Format the material from its first line through the line containing "Between 3 and 6, which is larger?" as a JSON list of strings, one string per line, with blank lines omitted.

-- DATA follows --

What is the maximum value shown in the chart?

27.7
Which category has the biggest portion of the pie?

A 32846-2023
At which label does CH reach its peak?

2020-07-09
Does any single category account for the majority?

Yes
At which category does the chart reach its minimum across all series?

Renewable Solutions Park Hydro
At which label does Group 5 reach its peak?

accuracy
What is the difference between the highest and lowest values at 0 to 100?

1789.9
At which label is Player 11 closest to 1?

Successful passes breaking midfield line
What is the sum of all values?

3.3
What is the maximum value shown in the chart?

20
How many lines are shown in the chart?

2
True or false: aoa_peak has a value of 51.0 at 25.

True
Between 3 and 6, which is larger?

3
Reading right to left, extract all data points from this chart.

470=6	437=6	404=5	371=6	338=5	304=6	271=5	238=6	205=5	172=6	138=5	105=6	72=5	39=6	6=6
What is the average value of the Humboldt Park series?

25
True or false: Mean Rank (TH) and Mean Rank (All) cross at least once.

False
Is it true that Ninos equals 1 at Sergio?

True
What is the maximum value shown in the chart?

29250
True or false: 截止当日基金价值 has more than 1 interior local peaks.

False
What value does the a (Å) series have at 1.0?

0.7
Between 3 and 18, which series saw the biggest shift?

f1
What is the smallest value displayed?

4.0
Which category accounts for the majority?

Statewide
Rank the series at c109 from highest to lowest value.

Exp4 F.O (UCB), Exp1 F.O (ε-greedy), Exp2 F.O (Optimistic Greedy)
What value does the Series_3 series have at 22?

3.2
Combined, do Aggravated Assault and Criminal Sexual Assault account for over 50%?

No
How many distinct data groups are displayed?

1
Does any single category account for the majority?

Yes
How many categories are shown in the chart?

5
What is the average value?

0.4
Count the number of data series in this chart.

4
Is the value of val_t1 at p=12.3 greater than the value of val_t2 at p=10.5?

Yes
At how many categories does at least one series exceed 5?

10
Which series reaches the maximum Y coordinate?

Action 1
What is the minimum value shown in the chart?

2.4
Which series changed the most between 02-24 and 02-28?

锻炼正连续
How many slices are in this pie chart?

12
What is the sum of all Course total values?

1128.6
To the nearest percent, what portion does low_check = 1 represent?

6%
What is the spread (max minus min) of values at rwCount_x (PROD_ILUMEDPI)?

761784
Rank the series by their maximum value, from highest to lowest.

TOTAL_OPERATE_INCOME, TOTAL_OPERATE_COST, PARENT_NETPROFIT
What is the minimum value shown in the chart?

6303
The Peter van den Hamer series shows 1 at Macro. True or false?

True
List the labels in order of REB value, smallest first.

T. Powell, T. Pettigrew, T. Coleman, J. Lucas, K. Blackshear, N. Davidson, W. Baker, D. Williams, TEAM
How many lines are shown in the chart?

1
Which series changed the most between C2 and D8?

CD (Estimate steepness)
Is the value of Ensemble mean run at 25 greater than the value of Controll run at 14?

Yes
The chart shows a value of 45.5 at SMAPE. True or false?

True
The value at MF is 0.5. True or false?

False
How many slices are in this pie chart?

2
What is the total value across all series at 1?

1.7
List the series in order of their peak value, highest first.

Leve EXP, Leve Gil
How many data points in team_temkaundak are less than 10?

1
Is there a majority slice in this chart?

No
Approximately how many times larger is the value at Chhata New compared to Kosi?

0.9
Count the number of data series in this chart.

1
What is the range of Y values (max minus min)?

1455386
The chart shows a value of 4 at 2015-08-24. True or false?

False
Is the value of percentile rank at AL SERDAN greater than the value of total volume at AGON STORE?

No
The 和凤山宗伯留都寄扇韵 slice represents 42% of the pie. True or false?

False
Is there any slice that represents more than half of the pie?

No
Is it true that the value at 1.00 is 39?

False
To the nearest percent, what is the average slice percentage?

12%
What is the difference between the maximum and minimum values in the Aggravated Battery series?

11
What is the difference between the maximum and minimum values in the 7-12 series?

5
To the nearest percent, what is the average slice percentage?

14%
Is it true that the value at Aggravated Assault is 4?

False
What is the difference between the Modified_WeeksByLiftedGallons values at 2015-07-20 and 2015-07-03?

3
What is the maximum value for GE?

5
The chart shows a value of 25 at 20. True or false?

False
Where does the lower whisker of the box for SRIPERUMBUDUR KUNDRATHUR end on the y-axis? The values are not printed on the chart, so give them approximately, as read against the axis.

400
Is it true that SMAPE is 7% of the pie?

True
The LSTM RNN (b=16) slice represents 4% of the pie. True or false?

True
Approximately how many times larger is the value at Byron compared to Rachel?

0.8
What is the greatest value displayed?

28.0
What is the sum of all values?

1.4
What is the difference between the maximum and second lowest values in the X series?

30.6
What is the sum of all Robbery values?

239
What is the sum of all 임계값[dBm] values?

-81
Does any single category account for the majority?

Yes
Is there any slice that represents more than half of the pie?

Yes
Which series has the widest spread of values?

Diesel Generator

-- DATA concluded --

--- RESPONSE TO THIS TASK ---
[
  "What is the maximum value shown in the chart?",
  "27.7",
  "Which category has the biggest portion of the pie?",
  "A 32846-2023",
  "At which label does CH reach its peak?",
  "2020-07-09",
  "Does any single category account for the majority?",
  "Yes",
  "At which category does the chart reach its minimum across all series?",
  "Renewable Solutions Park Hydro",
  "At which label does Group 5 reach its peak?",
  "accuracy",
  "What is the difference between the highest and lowest values at 0 to 100?",
  "1789.9",
  "At which label is Player 11 closest to 1?",
  "Successful passes breaking midfield line",
  "What is the sum of all values?",
  "3.3",
  "What is the maximum value shown in the chart?",
  "20",
  "How many lines are shown in the chart?",
  "2",
  "True or false: aoa_peak has a value of 51.0 at 25.",
  "True",
  "Between 3 and 6, which is larger?"
]